消費者保護法比較
消費者契約法における「説明義務」と特定商取引法に見られる「適合性の原則」の目的と機能について、最も正確な説明はどれか。
A.適合性の原則は金融商品取引法にのみ存在し、消費者契約法・特定商取引法には説明義務のみが規定されている。
✗ 適合性の原則は金融商品取引法のほか、特定商取引法の解釈においても重要な原則として機能しており、金融商品取引法のみに限定されるものではない。
B.説明義務は事業者が消費者に対して重要な事項を説明する義務であり、適合性の原則は消費者の知識・経験・財産状況に適した契約勧誘を求める原則である。← 正解
✓ 正解です。説明義務は重要事項を消費者に伝えることであり、適合性の原則は個々の消費者の属性(知識・経験・財産状況等)に応じた勧誘を求める点で、両者は異なる機能を持っている。
C.適合性の原則と説明義務は同じ概念であり、消費者保護法全般では両者を区別していない。
✗ 両者は異なる概念であり、説明義務は情報提供義務、適合性の原則は勧誘方法に関する規制として区別される。
D.説明義務は消費者契約全般に適用されるが、適合性の原則は訪問販売と電話勧誘販売にのみ適用される。

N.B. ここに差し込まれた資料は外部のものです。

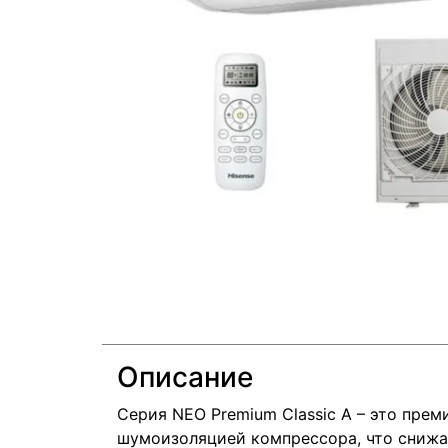
Описание
Серия NEO Premium Classic A – это пре
шумоизоляцией компрессора, что снижа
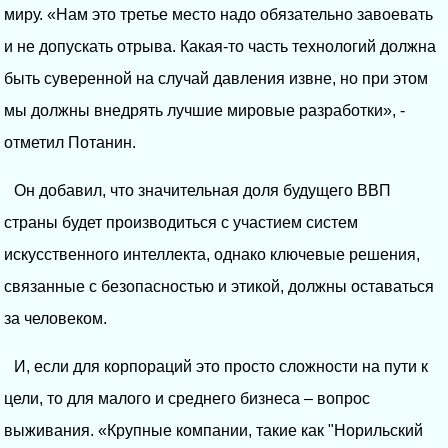
миру. «Нам это третье место надо обязательно завоевать
и не допускать отрыва. Какая-то часть технологий должна
быть суверенной на случай давления извне, но при этом
мы должны внедрять лучшие мировые разработки», -
отметил Потанин.
Он добавил, что значительная доля будущего ВВП
страны будет производиться с участием систем
искусственного интеллекта, однако ключевые решения,
связанные с безопасностью и этикой, должны оставаться
за человеком.
И, если для корпораций это просто сложности на пути к
цели, то для малого и среднего бизнеса – вопрос
выживания. «Крупные компании, такие как "Норильский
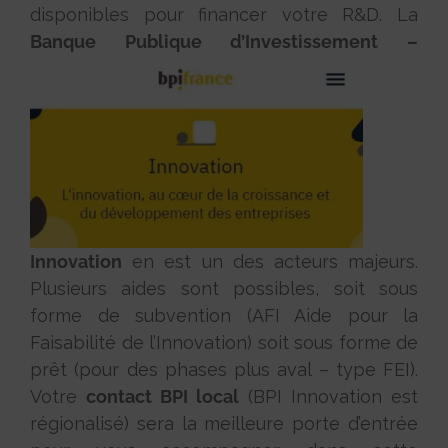
disponibles pour financer votre R&D. La
Banque Publique d’Investissement –
Innovation
en est un des acteurs majeurs.
Plusieurs aides sont possibles, soit sous
forme de subvention (AFI Aide pour la
Faisabilité de l’Innovation) soit sous forme de
prêt (pour des phases plus aval – type FEI).
Votre
contact BPI local
(BPI Innovation est
régionalisé) sera la meilleure porte d’entrée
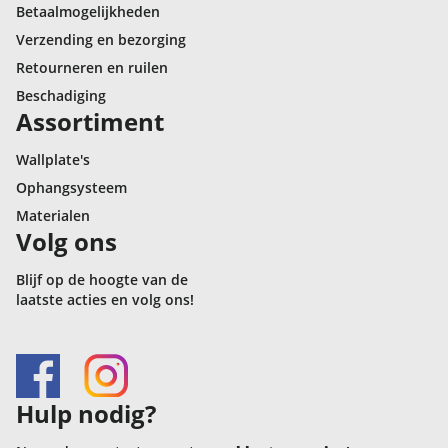
Betaalmogelijkheden
Verzending en bezorging
Retourneren en ruilen
Beschadiging
Assortiment
Wallplate's
Ophangsysteem
Materialen
Volg ons
Blijf op de hoogte van de
laatste acties en volg ons!
Hulp nodig?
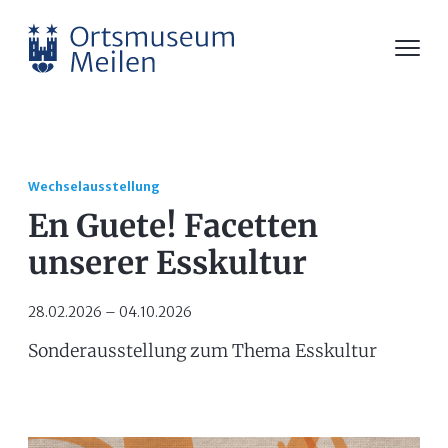
Wechselausstellung
En Guete! Facetten
unserer Esskultur
28.02.2026 – 04.10.2026
Sonderausstellung zum Thema Esskultur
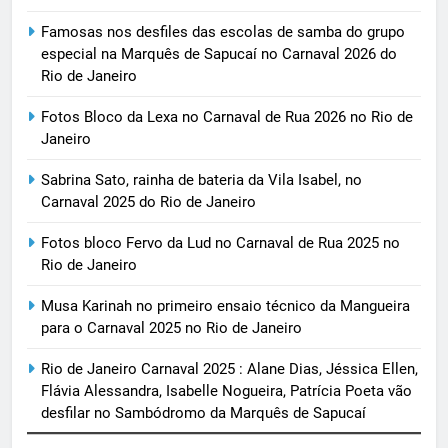
Famosas nos desfiles das escolas de samba do grupo
especial na Marquês de Sapucaí no Carnaval 2026 do
Rio de Janeiro
Fotos Bloco da Lexa no Carnaval de Rua 2026 no Rio de
Janeiro
Sabrina Sato, rainha de bateria da Vila Isabel, no
Carnaval 2025 do Rio de Janeiro
Fotos bloco Fervo da Lud no Carnaval de Rua 2025 no
Rio de Janeiro
Musa Karinah no primeiro ensaio técnico da Mangueira
para o Carnaval 2025 no Rio de Janeiro
Rio de Janeiro Carnaval 2025 : Alane Dias, Jéssica Ellen,
Flávia Alessandra, Isabelle Nogueira, Patrícia Poeta vão
desfilar no Sambódromo da Marquês de Sapucaí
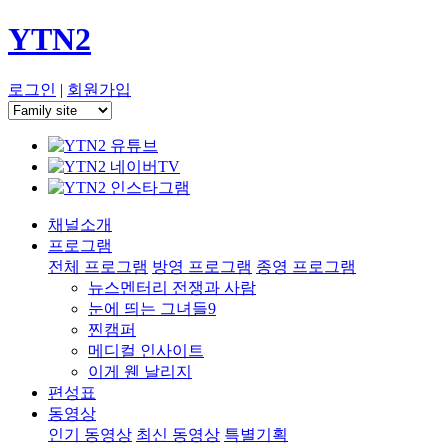
YTN2
로그인
|
회원가입
채널소개
프로그램
전체 프로그램
방영 프로그램
종영 프로그램
뉴스멘터리 전쟁과 사람
눈에 띄는 그녀들9
찐캠퍼
메디컬 인사이트
이게 웬 날리지
편성표
동영상
인기 동영상
최신 동영상
특별기획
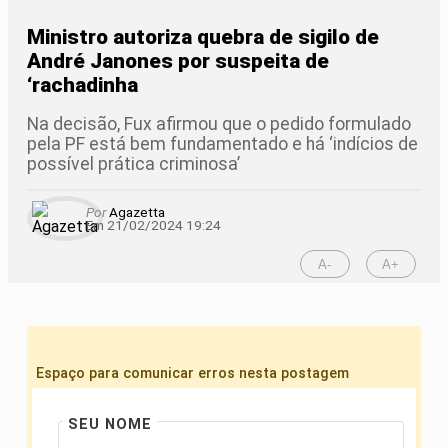
Ministro autoriza quebra de sigilo de
André Janones por suspeita de
‘rachadinha
Na decisão, Fux afirmou que o pedido formulado
pela PF está bem fundamentado e há ‘indícios de
possível prática criminosa’
Por
Agazetta
Em 21/02/2024 19:24
A-
A+
Espaço para comunicar erros nesta postagem
SEU NOME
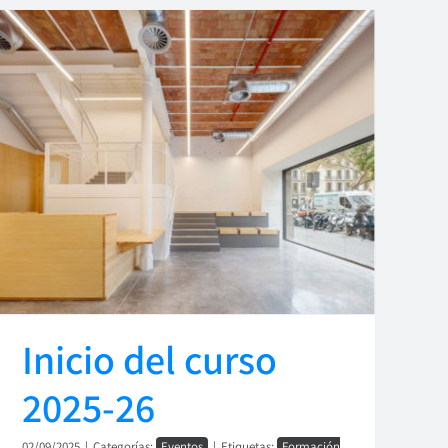
Inicio del curso
2025-26
02/09/2025
|
Categorías:
Eventos
|
Etiquetas:
Formación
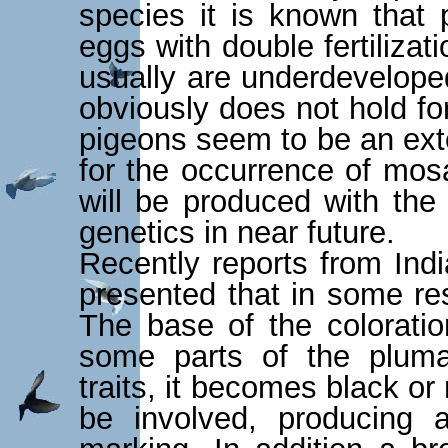
species it is known that 
eggs with double fertilizat
usually are underdeveloped
obviously does not hold f
pigeons seem to be an exte
for the occurrence of mos
will be produced with the
genetics in near future.
Recently reports from Ind
presented that in some res
The base of the colorati
some parts of the pluma
traits, it becomes black or
be involved, producing a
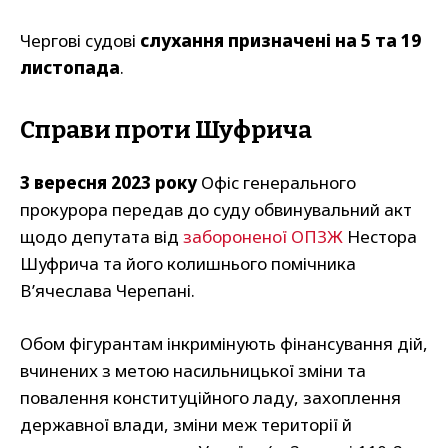
Чергові судові
слухання призначені на 5 та 19
листопада
.
Справи проти Шуфрича
3 вересня 2023 року
Офіс генерального
прокурора передав до суду обвинувальний акт
щодо депутата від
забороненої ОПЗЖ
Нестора
Шуфрича та його колишнього помічника
В’ячеслава Черепані.
Обом фігурантам інкримінують фінансування дій,
вчинених з метою насильницької зміни та
повалення конституційного ладу, захоплення
державної влади, зміни меж території й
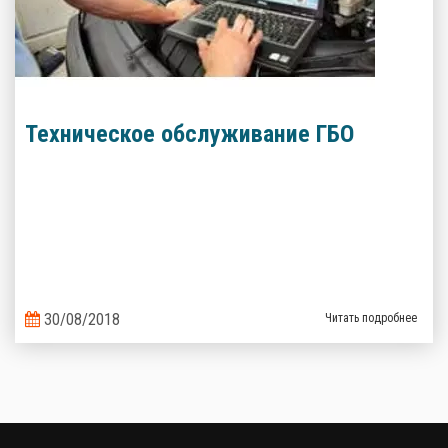
Техническое обслуживание ГБО
30/08/2018
Читать подробнее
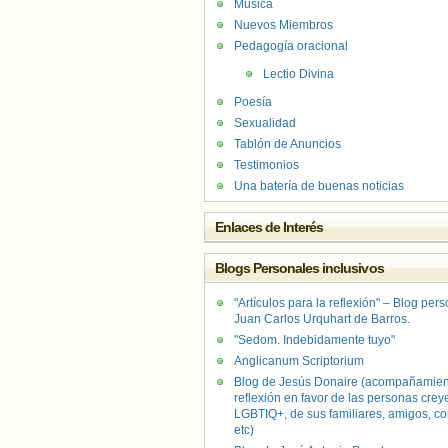
Música
Nuevos Miembros
Pedagogía oracional
Lectio Divina
Poesía
Sexualidad
Tablón de Anuncios
Testimonios
Una batería de buenas noticias
Enlaces de Interés
Blogs Personales inclusivos
"Artículos para la reflexión" – Blog per
Juan Carlos Urquhart de Barros.
"Sedom. Indebidamente tuyo"
Anglicanum Scriptorium
Blog de Jesús Donaire (acompañamien
reflexión en favor de las personas crey
LGBTIQ+, de sus familiares, amigos, co
etc)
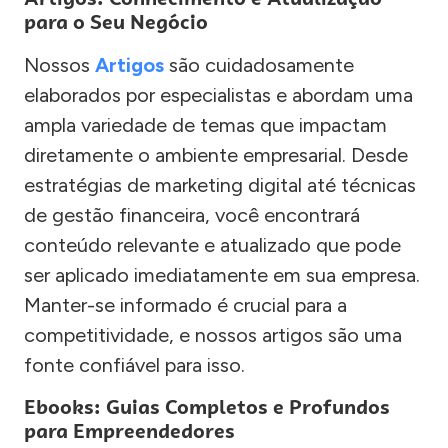
para o Seu Negócio
Nossos
Artigos
são cuidadosamente
elaborados por especialistas e abordam uma
ampla variedade de temas que impactam
diretamente o ambiente empresarial. Desde
estratégias de marketing digital até técnicas
de gestão financeira, você encontrará
conteúdo relevante e atualizado que pode
ser aplicado imediatamente em sua empresa.
Manter-se informado é crucial para a
competitividade, e nossos artigos são uma
fonte confiável para isso.
Ebooks: Guias Completos e Profundos
para Empreendedores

✗ 適合性の原則は訪問販売・電話勧誘販売に限定されず、消費者への勧誘全般において重要な役割を果たす原則である。
この問題のポイント
説明義務は重要事項を消費者に伝えることであり、適合性の原則は個々の消費者の属性(知識・経験・財産状況等)に応じた勧誘を求める点で、両者は異なる機能を持っている。